— Exercise prompt —
Search the entries for the word "Rendered". Copy every line where it turns up.
─── The data
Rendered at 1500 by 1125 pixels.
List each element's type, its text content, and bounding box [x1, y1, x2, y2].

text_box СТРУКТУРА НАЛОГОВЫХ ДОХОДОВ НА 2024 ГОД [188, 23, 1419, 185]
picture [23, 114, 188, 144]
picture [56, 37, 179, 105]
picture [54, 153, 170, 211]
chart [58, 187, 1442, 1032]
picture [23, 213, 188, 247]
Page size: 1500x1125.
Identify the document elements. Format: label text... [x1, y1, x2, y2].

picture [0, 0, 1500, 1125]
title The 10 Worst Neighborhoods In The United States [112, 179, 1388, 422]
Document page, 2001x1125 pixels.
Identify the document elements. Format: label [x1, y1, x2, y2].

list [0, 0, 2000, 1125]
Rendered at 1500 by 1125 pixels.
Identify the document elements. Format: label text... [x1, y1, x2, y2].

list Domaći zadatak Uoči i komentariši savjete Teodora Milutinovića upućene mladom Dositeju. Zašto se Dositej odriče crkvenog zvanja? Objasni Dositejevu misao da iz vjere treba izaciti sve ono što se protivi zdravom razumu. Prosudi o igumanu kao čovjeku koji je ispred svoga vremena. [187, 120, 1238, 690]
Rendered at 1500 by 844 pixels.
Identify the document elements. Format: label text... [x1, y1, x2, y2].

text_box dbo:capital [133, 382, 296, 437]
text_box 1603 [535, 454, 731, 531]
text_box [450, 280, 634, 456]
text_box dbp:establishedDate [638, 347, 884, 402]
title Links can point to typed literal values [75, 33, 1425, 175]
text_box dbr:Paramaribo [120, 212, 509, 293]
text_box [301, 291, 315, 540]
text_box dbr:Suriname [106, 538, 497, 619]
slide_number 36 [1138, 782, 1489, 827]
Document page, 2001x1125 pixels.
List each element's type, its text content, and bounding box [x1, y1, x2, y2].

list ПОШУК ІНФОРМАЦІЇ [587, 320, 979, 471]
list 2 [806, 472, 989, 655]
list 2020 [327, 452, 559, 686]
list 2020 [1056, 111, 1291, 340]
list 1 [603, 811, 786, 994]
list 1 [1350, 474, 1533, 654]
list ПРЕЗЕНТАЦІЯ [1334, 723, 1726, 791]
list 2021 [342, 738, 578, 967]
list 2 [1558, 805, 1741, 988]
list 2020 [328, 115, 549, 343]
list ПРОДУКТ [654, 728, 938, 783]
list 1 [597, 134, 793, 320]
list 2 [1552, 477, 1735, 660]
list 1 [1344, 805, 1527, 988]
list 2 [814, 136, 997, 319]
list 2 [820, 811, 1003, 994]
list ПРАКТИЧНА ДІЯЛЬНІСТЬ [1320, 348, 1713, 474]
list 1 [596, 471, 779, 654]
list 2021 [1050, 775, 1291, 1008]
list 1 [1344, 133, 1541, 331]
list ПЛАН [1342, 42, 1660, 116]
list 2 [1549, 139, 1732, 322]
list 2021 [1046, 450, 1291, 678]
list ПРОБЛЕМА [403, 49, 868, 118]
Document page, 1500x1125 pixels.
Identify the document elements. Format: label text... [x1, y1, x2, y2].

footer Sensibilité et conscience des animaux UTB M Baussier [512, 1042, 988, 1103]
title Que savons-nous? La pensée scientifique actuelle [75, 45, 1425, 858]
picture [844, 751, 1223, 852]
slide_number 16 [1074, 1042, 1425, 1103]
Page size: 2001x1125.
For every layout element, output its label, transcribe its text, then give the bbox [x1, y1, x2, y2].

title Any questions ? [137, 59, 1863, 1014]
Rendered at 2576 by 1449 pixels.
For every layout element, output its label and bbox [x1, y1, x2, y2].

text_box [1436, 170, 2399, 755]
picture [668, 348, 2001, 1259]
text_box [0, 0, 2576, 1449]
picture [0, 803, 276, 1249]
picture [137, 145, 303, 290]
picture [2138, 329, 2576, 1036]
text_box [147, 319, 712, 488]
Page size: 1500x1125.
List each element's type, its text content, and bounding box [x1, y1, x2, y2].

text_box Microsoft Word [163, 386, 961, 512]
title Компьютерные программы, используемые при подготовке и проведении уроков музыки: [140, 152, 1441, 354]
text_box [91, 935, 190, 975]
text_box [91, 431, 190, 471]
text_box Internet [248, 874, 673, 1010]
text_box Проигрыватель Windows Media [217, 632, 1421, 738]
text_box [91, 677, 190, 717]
──────
— Worked solution —
Rendered at 1500 by 1125 pixels.
Rendered at 1500 by 1125 pixels.
Rendered at 1500 by 844 pixels.
Rendered at 2576 by 1449 pixels.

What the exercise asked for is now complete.